Hierbei wird deutlich, dass es den deutschen Unternehmen vor allem an Zukunftsperspektiven mangelt, denn bei der Marktkapitalisierung spielen vor allem die erwarteten Chancen in der Zukunft eine ganz wesentliche Rolle. Es wäre allerdings zu einfach, hier die Ursachen ausschließlich in gestiegenen Energiepreisen und geopolitischen Konflikten zu suchen. Die Ursachen sind vielschichtiger. So verschlechtern sich seit vielen Jahren die Standortbedingungen, so dass Konzerne Investitionen ins Ausland verlagern. Allein die Bürokratiekosten für die deutsche Wirtschaft betragen nach Schätzungen des Statistischen Bundesamtes über 40 Milliarden Euro jährlich. Man könnte fortfahren mit politischen Fehlern in den Bereichen Digitalisierung und Infrastruktur sowie einer ideologisch betriebenen Energiepolitik sowie vielen weiteren Baustellen. In diesem Umfeld ist Deutschland gerade dabei, seine industrielle und wirtschaftliche Basis zu zerstören. 

Zentralplanerischer Sozialismus ist eine Sackgasse

Bereits Ende 2020 hatte der Ökonom und ehemalige Chef des ifo-Instituts, Hans-Werner Sinn, in einem Interview darauf hingewiesen, dass die Autoindustrie in die Falle getappt sei, die die amerikanische Umweltbehörde ihr gestellt hat. "Nur was hat diese moralische Verwerfung mit der Industriestruktur und der zukünftigen Entwicklung unseres Landes zu tun? Gar nichts. Es ist vollkommen verfehlt, hier moralisierend zu argumentieren, wenn es um Millionen von Arbeitsplätzen geht", so Sinn. So geht die Entwicklung zum Elektroauto nicht von den Verbrauchern aus, sondern wurde den Konzernen und den Bürgern von der Politik aufoktroyiert. "Das ist eine Gesinnungsdiktatur, die nicht sachdienlich ist und durch das Problem nicht gerechtfertigt wird. Dadurch entsteht ein neuer zentralplanerischer Sozialismus. Manchmal gebären sich die Grünen tatsächlich so, als wären sie Sozialisten, nur mit einem grünen Anstrich", so der Ökonom im Interview mit dem Automobilclub "Mobil in Deutschland e.V.".

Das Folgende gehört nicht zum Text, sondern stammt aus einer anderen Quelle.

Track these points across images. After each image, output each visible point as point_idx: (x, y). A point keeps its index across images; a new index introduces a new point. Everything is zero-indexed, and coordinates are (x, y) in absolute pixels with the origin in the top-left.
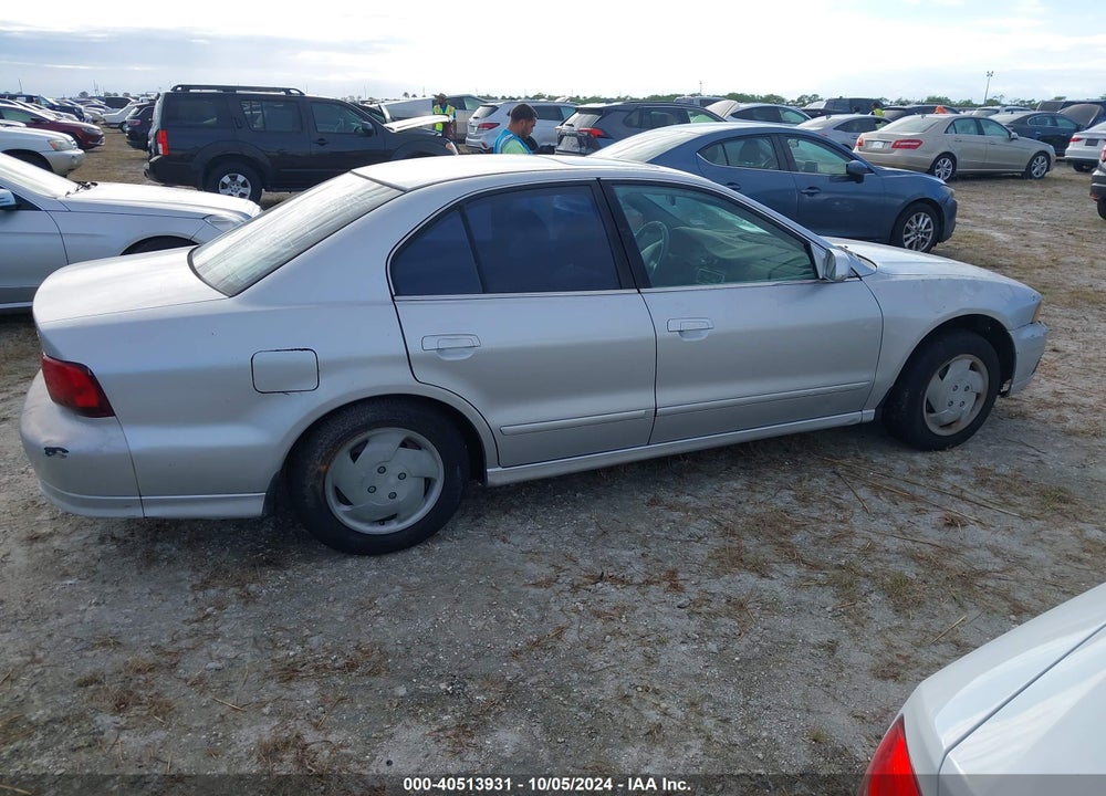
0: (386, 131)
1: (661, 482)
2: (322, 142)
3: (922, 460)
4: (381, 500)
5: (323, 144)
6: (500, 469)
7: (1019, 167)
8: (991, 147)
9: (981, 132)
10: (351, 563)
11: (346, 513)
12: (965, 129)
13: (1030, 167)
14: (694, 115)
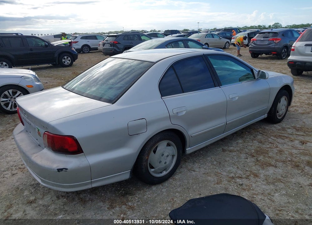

Wir benötigen in Deutschland und in Europa eine höhere unternehmerische Risikobereitschaft und unternehmerisches Denken und weniger Bürokraten. Hierfür sind ein Gründer-Ökosystem und ein gründerfreundliches Klima erforderlich. Nur dann können neue Chancen entdeckt, Risiken getragen und Innovationen durchgesetzt werden. Im Benchmark ist die Gründungsquote in Deutschland mit 4,8 % vergleichsweise gering. In den USA beträgt die Quote 15,4 %. So machen u.a. ein erschwerter Zugang zu Wagniskapital und ein hoher Bürokratieaufwand Deutschland als Gründungsstandort unattraktiv. So stellt sich beispielsweise die Frage, warum Entrepreneurship und Digitalisierung in unserem Bildungssystem nicht einen höheren Stellenwert spielt? 

Es sei daran erinnert, dass das wertvollste Unternehmen der Welt erst vor rund 47 Jahren, am 1. April 1976, von Steve Jobs, Steve Wozniak und Ronald Wayne mit einem Startkapital in Höhe von 1.300 US-Dollar gegründet wurde. Und zwar in einem Umfeld von Leidenschaft und Risikofreude. Ohne große bürokratische Hürden gründeten sie im Umfeld des "Homebrew Computer Club", einem Club von Enthusiasten und Hackern, das Unternehmen Apple.